Schematic of the fabrication process for both the planar and vertical ANA devices. In brief, for the planar ANA device (a), the shallow and deep regions of the ANA are defined and etched into a Si wafer using photolithography and RIE. KOH etching is performed to etch through the wafer for creating buffer access holes (not shown). A thick thermal oxide layer is grown to provide an electrical isolation between the conductive Si substrate and buffer solution. Finally, the ANA device is sealed by bonding a Pyrex wafer on the front surface of the silicon wafer. For the vertical ANA device (b), the narrow and wide regions of the ANA are defined and etched into a Si wafer using photolithography, DRIE, and wet anisotropic KOH etching. Then a thermal oxide layer is grown to further decrease the nanofilter gap size to a desired value. Finally, a uniform PECVD oxide layer is deposited to seal the ANA structure.

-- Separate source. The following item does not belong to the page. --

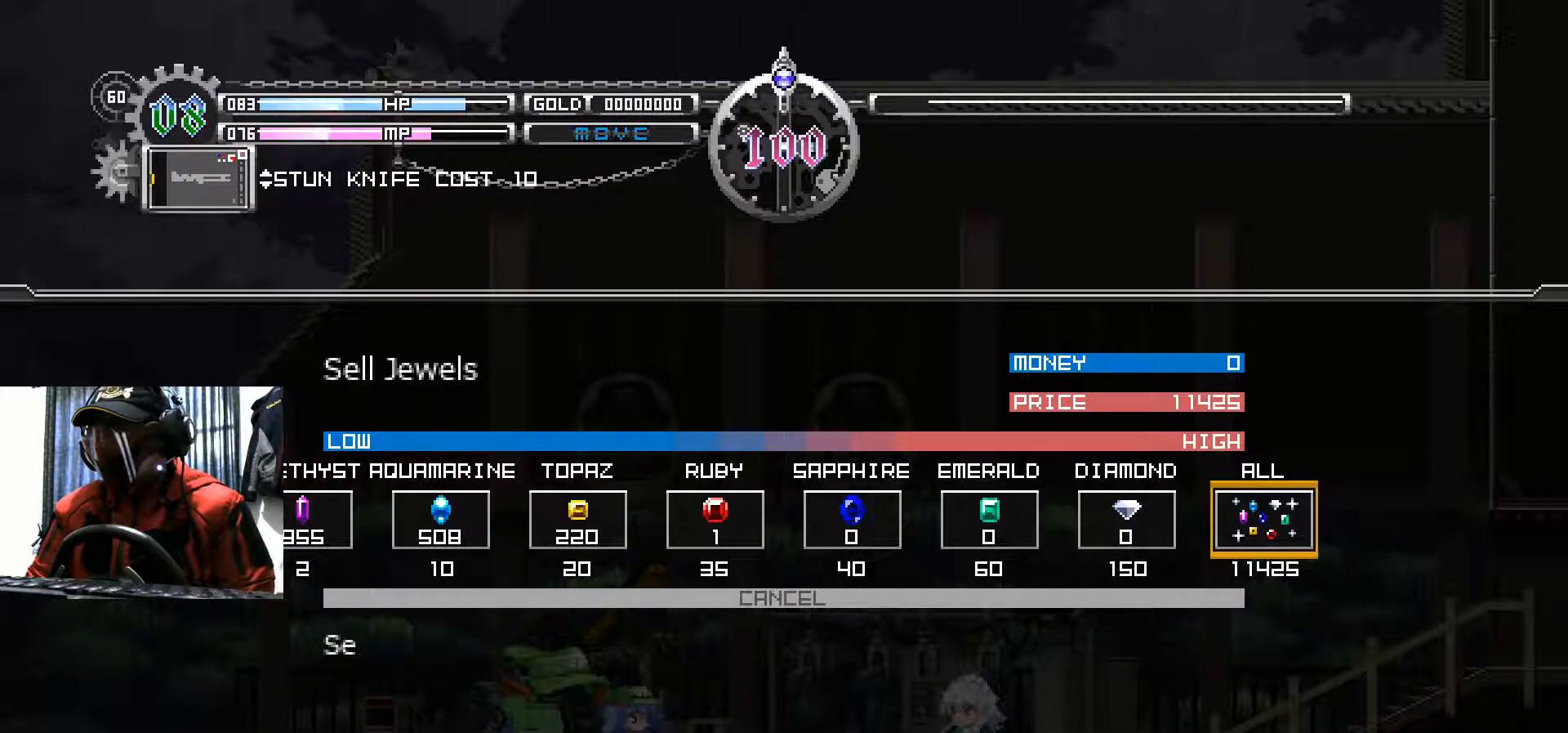
{"buttons": [], "left_stick": "center", "right_stick": "center", "events": []}
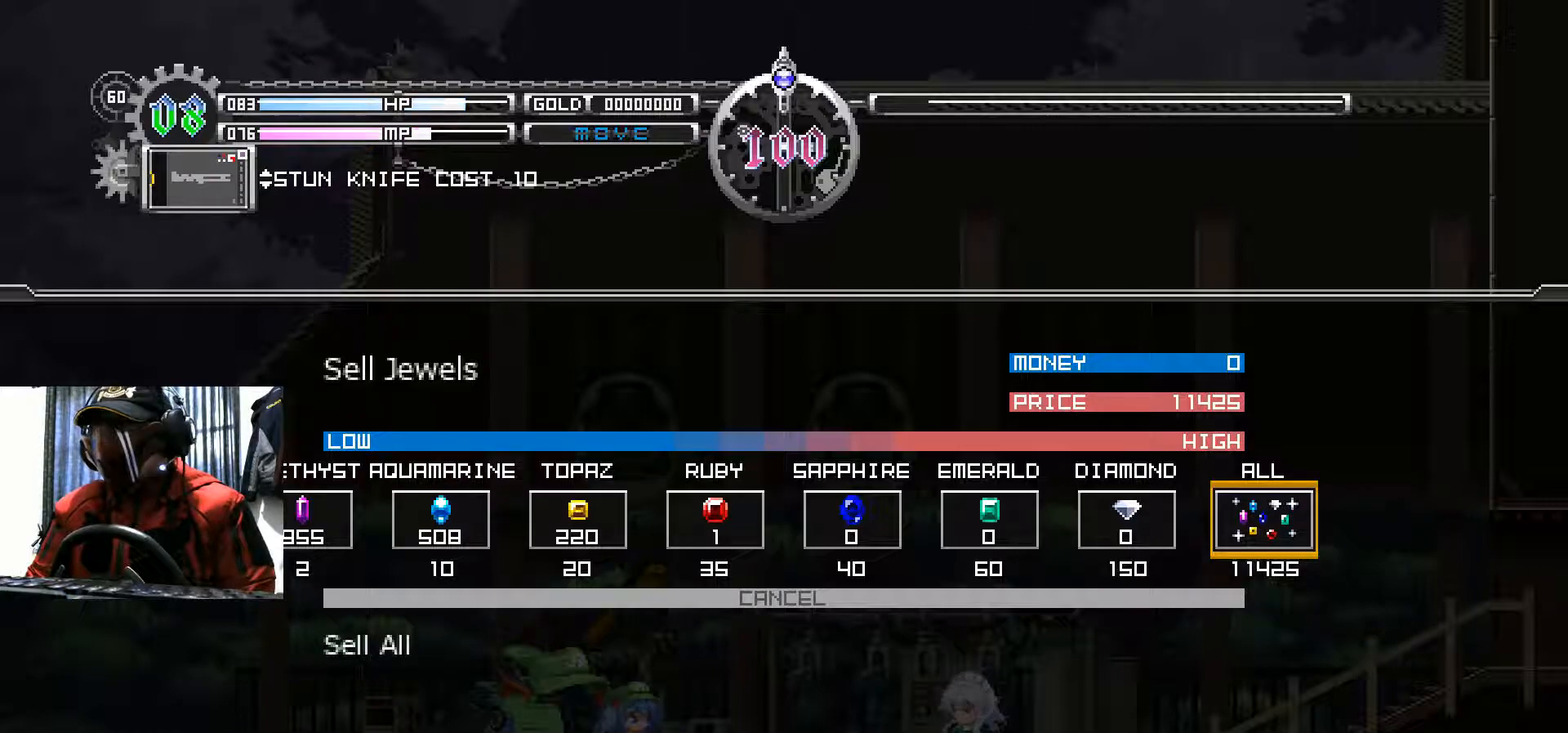
{"buttons": [], "left_stick": "center", "right_stick": "center", "events": []}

In the Experimental Design section, we first discuss the different separation mechanisms applicable for the ANA to separate biomolecules covering different size ranges and based on different molecular properties, and then we describe in detail the design guidelines of the ANA structure and the different microfabrication techniques involved in the ANA fabrication. Finally we describe the implementations of the ANA to separate different biomolecules such as DNA and proteins. In the Procedure section, a step by step description of the fabrication process is provided, followed by a troubleshooting table with information on how to troubleshoot the most likely problems encountered with the protocol. In the Anticipated Results section, we briefly describe the likely outcome of using the ANA to separate biomolecules for different applications.

EXPERIMENTAL DESIGN

SIEVING MECHANISMS IN ANA

Three different separation mechanisms (i.e., Ogston sieving, entropic trapping, and electrostatic sieving) have been applied in the ANA to separate biomolecules covering different size ranges and based on different molecular properties (see Ref. [10] for a detailed discussion of these separation mechanisms). For both Ogston sieving and entropic trapping, bioseparation should be conducted at high ionic strength where the Debye length becomes negligible compared to the nanofilter constriction size. Ogston sieving is effective for biomolecules with diameters smaller than the nanofilter constriction. Smaller molecules have a higher tendency to jump across the nanofilter and therefore assume a larger stream deflection angle in the ANA. In entropic trapping, diameters of biomolecules are greater than the nanofilter constriction size, and passage requires the molecules to deform to sneak through the nanofilter constriction. Since longer molecules have a greater probability to jump across the nanofilter constriction, they will assume a greater deflection angle in the ANA. For low ionic strength solutions where the Debye length becomes comparable to the nanofilter constriction size, electrostatic interactions (either repulsive or attractive) between charged biomolecules and charged nanofilter walls become prominent and start to dictate jump dynamics across the nanofilter. Therefore, similar sized biomolecules bearing different net charges are energetically favored to different degrees for passage through the nanofilter, resulting in efficient separation in the ANA. In practice, Ogston sieving and entropic trapping are most suitable for size separation of linear flexible biomolecules such as DNA and denatured proteins, while electrostatic sieving is most suitable for separation of native biomolecules such as globular proteins by both size and charge¹⁹. In addition, electrostatic sieving under the low ionic strength buffer can result in markedly increased size selectivity and therefore higher separation resolution for negatively charged biomolecules in the ANA³⁵. This enhancement in size selectivity is likely due to an effective decrease in the nanofilter constriction size caused by electrostatic repulsion between negatively charged biomolecules and like-charged nanofilter walls.

DESIGN OF ANA STRUCTURE

The design of the ANA consists of a two-dimensional periodic nanofilter array. Nanofilters with a constriction size between 10–100 nm are arranged in rows and are separated by deep channels (Fig. 2). When injected into the ANA, the biomolecule stream is fractionated into different streams that are collected at intervals along the ANA opposite edge. Microfluidic channels are designed to surround the ANA, and they connect the ANA to fluid reservoirs where voltages are applied. The microfluidic channels provide sample loading and collection ports, and they also serve as electric-current injectors to generate uniform electric fields over the entire ANA structure (for more discussion, please refer to Ref. [15, 36]).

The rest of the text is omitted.